# Required work
Only one stretch of the data below is needed: the line with "Figure 5. The" through the last line. Output it exactly and drop the pictures.

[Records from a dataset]
"""

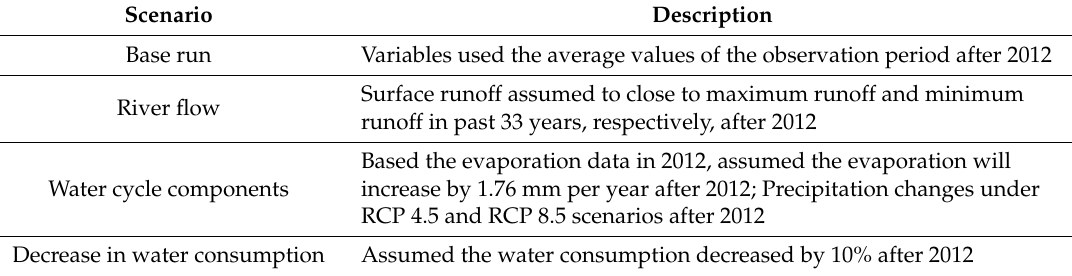
Table 3. Different scenarios and description.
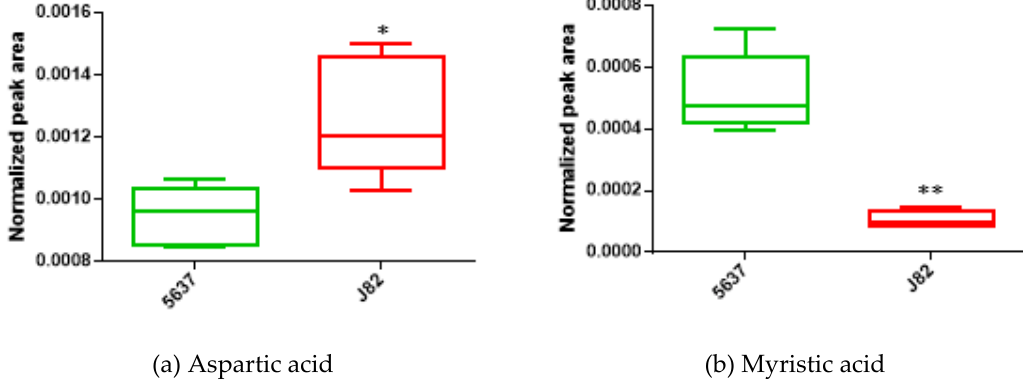
Figure 2. Boxplots of ( a ) aspartic acid and ( b ) myristic acid, two metabolites found to be significantly altered between the LG bladder cancer cell line 5637 ( n = 5) and the HG bladder cancer cell line J82 ( n = 5). * p < 0.05; ** p < 0.01.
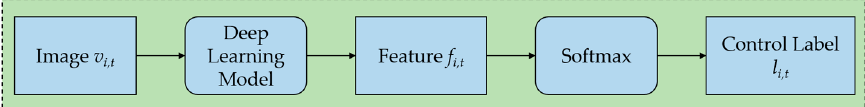
Figure 5. The deep learning model is a process of inferring control signals using video.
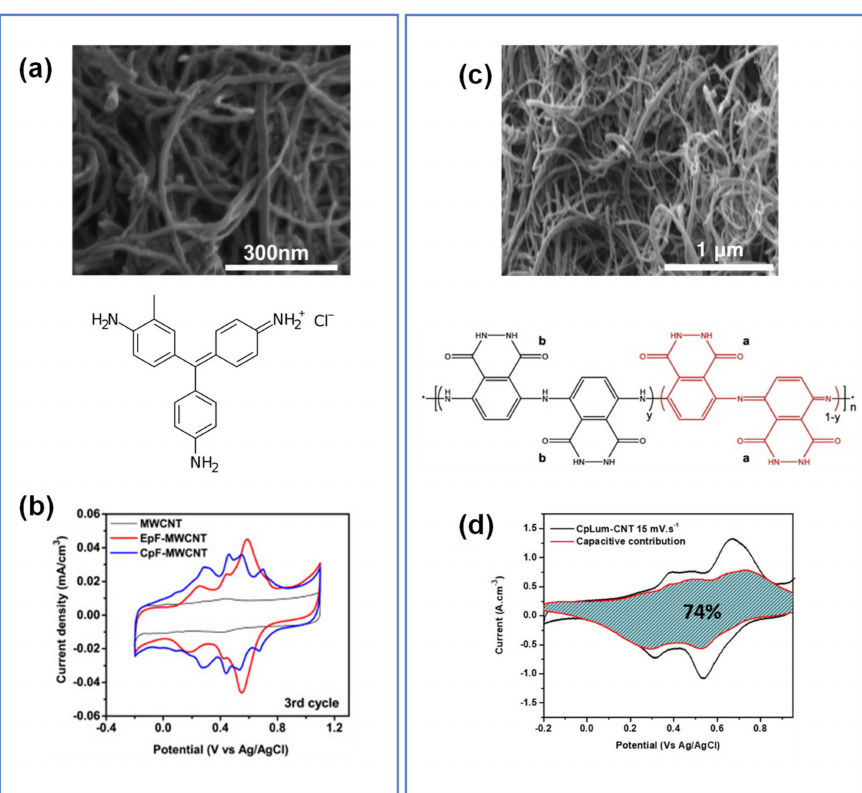
Figure 14. ( a , b ) SEM, CV profile of CpF-CNT (100 mV/s) and EpF-CNT, ( c , d ) SEM micrograph and CV profile showing the capacitive contribution in CpLum-CNT composite (15 mV/s). All CVs were obtained in 1 M H 2 SO 4 electrolyte. Reproduced with permission from Refs.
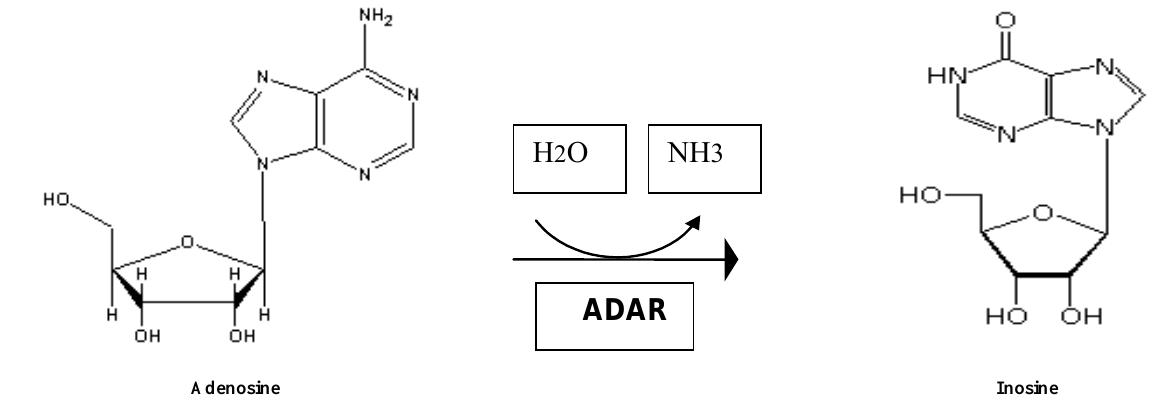
FIGURE 3 . Catalytic activity of ADAR enzymes: ADARs catalyze the C6 deamination of adenosines on double-stranded RNA substrates to form inosines. The oxygen in water acts as a nucleophile, attacking the C6 of adenosine.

"""

# Output for this task
Figure 5. The deep learning model is a process of inferring control signals using video.
Figure 14. ( a , b ) SEM, CV profile of CpF-CNT (100 mV/s) and EpF-CNT, ( c , d ) SEM micrograph and CV profile showing the capacitive contribution in CpLum-CNT composite (15 mV/s). All CVs were obtained in 1 M H 2 SO 4 electrolyte. Reproduced with permission from Refs.
FIGURE 3 . Catalytic activity of ADAR enzymes: ADARs catalyze the C6 deamination of adenosines on double-stranded RNA substrates to form inosines. The oxygen in water acts as a nucleophile, attacking the C6 of adenosine.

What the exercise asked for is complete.